Sarah Lavin: Limerick hurling success shows funding works

“If you look at any sport – Formula 1, football teams, Dublin football or Limerick hurling – the more funding a sport gets, obviously success becomes easier to achieve.” 
Sarah Lavin: Limerick hurling success shows funding works

1 June 2022; World indoor 60m hurdles finalist Sarah Lavin was on hand to launch the 150th edition of the Irish Life Health National Track and Field Championships which will take place in Morton Stadium on June 25th and 26th 2022. For more information on the Irish Life Health Track and Field Championships please visit www.athleticsireland.ie. Photo by Sam Barnes/Sportsfile

When it comes to funding, Sarah Lavin is not one to waste her time or energy complaining about what the situation in Irish athletics should be. All the same, the Tokyo Olympian knows the relationship that exists between money and medals, and if there’s an area she’d like to see improved it’s the way Irish coaches are compensated.

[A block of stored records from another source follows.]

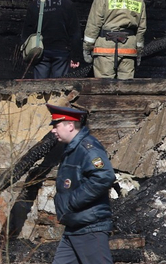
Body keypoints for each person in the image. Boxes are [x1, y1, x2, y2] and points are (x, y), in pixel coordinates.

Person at [47, 104, 116, 264]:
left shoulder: (87, 149)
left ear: (70, 126)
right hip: (75, 226)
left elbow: (104, 176)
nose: (53, 130)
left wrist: (72, 202)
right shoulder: (71, 149)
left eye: (56, 125)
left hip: (90, 227)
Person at [83, 0, 147, 79]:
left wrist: (87, 48)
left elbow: (94, 24)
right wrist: (138, 51)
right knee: (125, 90)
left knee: (104, 89)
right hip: (128, 49)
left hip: (105, 50)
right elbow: (141, 28)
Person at [22, 0, 81, 78]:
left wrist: (25, 52)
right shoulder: (68, 4)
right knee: (59, 87)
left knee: (39, 86)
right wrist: (75, 56)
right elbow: (75, 33)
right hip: (61, 51)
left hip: (40, 50)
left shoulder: (35, 4)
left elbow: (27, 30)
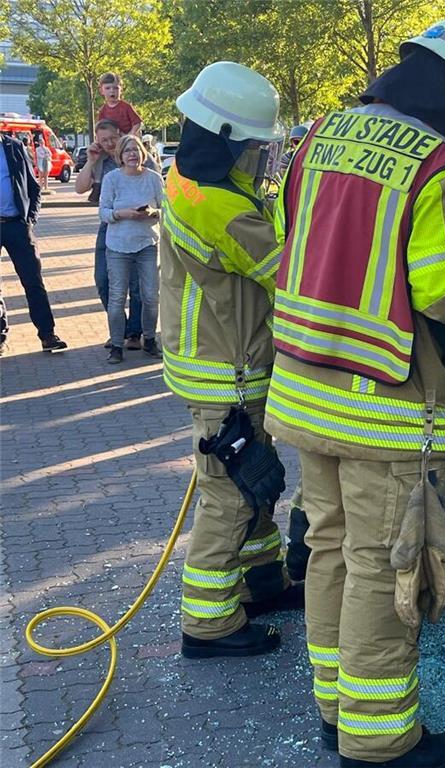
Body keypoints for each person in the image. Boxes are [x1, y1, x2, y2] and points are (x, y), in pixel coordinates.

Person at [264, 19, 445, 768]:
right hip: (383, 405)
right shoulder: (439, 168)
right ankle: (380, 744)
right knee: (383, 564)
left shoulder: (319, 138)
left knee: (329, 550)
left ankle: (337, 713)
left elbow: (288, 239)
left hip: (306, 392)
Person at [161, 61, 302, 660]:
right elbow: (287, 273)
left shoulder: (189, 180)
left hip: (224, 366)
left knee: (256, 481)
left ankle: (263, 580)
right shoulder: (221, 210)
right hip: (227, 374)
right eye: (252, 147)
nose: (259, 158)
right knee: (231, 495)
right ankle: (209, 624)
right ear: (225, 141)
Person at [76, 119, 156, 349]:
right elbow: (80, 188)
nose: (109, 144)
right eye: (103, 141)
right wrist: (90, 161)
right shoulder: (100, 160)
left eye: (112, 138)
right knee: (103, 280)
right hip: (111, 225)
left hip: (141, 227)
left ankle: (133, 333)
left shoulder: (138, 153)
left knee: (138, 285)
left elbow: (154, 184)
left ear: (119, 133)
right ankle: (119, 328)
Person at [98, 134, 163, 363]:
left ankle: (150, 340)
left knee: (150, 297)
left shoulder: (154, 178)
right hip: (118, 246)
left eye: (135, 150)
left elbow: (166, 210)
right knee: (117, 297)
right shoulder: (112, 179)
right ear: (120, 156)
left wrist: (153, 213)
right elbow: (103, 212)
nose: (132, 154)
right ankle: (116, 345)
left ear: (142, 154)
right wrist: (122, 214)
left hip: (147, 244)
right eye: (127, 151)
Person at [0, 132, 67, 354]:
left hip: (17, 225)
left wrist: (30, 220)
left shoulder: (14, 147)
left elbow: (33, 186)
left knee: (33, 282)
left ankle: (47, 334)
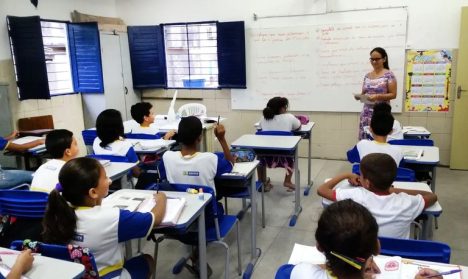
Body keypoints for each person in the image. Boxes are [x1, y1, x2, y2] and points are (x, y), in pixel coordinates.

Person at [41, 157, 167, 279]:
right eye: (106, 178)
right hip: (108, 275)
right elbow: (155, 218)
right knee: (147, 261)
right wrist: (162, 198)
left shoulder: (58, 212)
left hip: (75, 274)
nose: (110, 181)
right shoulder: (111, 218)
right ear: (93, 192)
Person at [290, 199, 442, 279]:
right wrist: (358, 263)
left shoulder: (303, 272)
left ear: (319, 246)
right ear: (377, 247)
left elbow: (287, 271)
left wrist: (353, 263)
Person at [317, 153, 438, 239]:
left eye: (361, 176)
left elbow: (322, 190)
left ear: (367, 183)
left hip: (364, 254)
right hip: (396, 259)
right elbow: (432, 196)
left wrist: (346, 175)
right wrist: (392, 190)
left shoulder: (355, 195)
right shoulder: (407, 202)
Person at [159, 116, 235, 197]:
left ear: (179, 136)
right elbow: (230, 163)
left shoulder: (167, 157)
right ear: (199, 138)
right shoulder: (210, 159)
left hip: (179, 206)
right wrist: (221, 138)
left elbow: (162, 177)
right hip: (207, 208)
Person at [258, 97, 301, 192]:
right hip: (285, 153)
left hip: (265, 152)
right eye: (285, 107)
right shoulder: (289, 117)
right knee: (293, 154)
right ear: (281, 108)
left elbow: (260, 129)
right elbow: (298, 127)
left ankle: (262, 182)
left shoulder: (263, 118)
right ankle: (287, 181)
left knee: (259, 159)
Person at [357, 47, 397, 140]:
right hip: (366, 114)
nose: (374, 62)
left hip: (381, 114)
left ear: (384, 59)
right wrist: (359, 97)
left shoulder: (389, 75)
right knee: (365, 141)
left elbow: (393, 94)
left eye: (377, 59)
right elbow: (364, 93)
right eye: (372, 59)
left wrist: (377, 96)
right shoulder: (367, 75)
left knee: (378, 142)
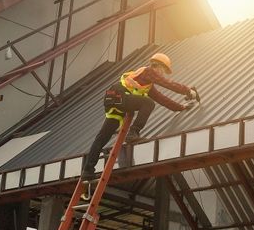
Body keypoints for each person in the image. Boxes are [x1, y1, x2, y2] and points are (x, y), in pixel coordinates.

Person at [81, 52, 198, 180]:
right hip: (119, 95)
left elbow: (163, 100)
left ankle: (88, 171)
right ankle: (133, 133)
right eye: (163, 70)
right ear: (158, 66)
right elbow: (167, 83)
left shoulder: (146, 84)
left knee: (101, 138)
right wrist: (188, 91)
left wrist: (181, 107)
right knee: (148, 103)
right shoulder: (149, 71)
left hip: (113, 100)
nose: (163, 73)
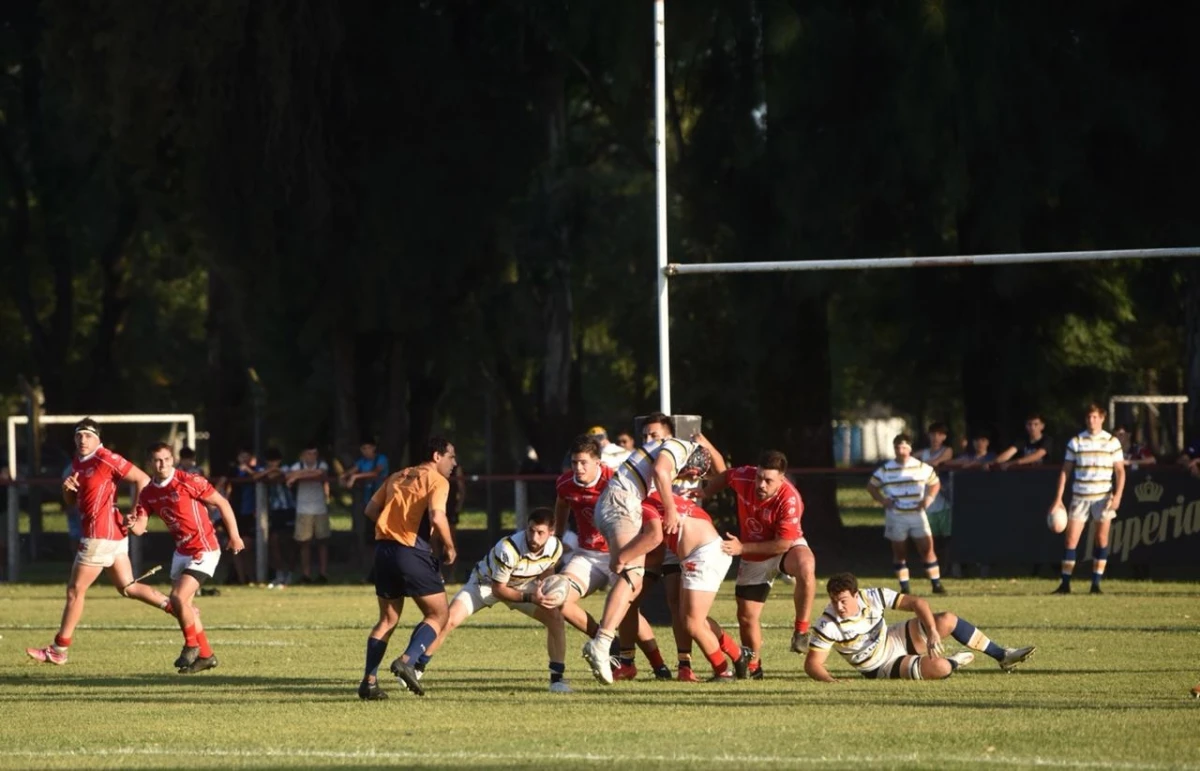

For the past 20 years, the sprint hurdler from Limerick has been guided by Noelle Morrissey, who juggles full-time work with family life and copious hours of coaching each week at Emerald AC. Due to Lavin’s breakthrough season last year, when she became the second Irishwoman in history to break 13 seconds for 100m hurdles, international-level funding of €18,000 will come her way via Sport Ireland’s International Carding Scheme in 2022, but the 28-year-old can’t help feel such supports should extend to the chief driving force behind her performances.

“For my setup, I’d love for my coach to be funded,” she said. “If you look at any sport – Formula 1, football teams, Dublin football or Limerick hurling – the more funding a sport gets, obviously success becomes easier to achieve.” 

It’s a curious coincidence that the Olympic champion in Lavin’s event, Jasmine Camacho-Quinn, is coached by an Irishman, John Coghlan. Though it says much about the structures at home that Coghlan had to leave his native country to find full-time work as an athletics coach. Either way, the situation doesn’t change Lavin’s mentality, or indeed the professionalism with which she and Morrissey conduct themselves.

“Athletes know what we need to do, we can’t keep giving out about X, Y or Z,” she said. “We have to go and do it. The standard of the sport is constantly improving, it’s harder (to compete at the top level) and it’s up to us as athletes to get better. That’s the business I’m in, getting better, and not giving out.” 

It’s been a remarkable year so far, with Lavin clocking 7.97 to power into the world indoor 60m hurdles final in March, where she finished seventh. Her outdoor season picked up where that left off, Lavin clocking 13.00 in Germany last weekend, the second quickest time of her career.

Her best is the 12.95 she ran in Madrid last summer, which helped secure her a place at the Tokyo Olympics via world rankings. But Lavin’s performance at the Games – seventh in her heat in 13.16 – left a bitter taste.

“It’s still gnawing away. I still can’t believe that that’s what I came out with. But that’s the beauty of this year – learning. You can’t make excuses. You don’t want to be a loser; you want to be a winner.” 

The big plus now is that Lavin has accrued such a wealth of ranking points that she doesn’t have to chase around the circuit ahead of next month’s World Championships in Oregon, though she’ll sharpen her fitness with three upcoming races in quick succession: the Continental Tour Gold meetings in Bydgoszcz, Poland, tomorrow and in Hengelo, the Netherlands, on Monday, followed by a silver-level meeting in Samorin, Slovakia next Thursday. 

Her goal for the summer?

“I want to be in the European final, for sure, and once you’re in the final things are up for grabs,” she said. “From a World Championship perspective, I want to get out of the heat and improve. I finished 32nd in the Olympics – I sure as hell want to be better this year.” 

Sarah Lavin was speaking at the launch of the 150th edition of the Irish Life Health National Track and Field Championships, which takes place in Morton Stadium on 25-26 June.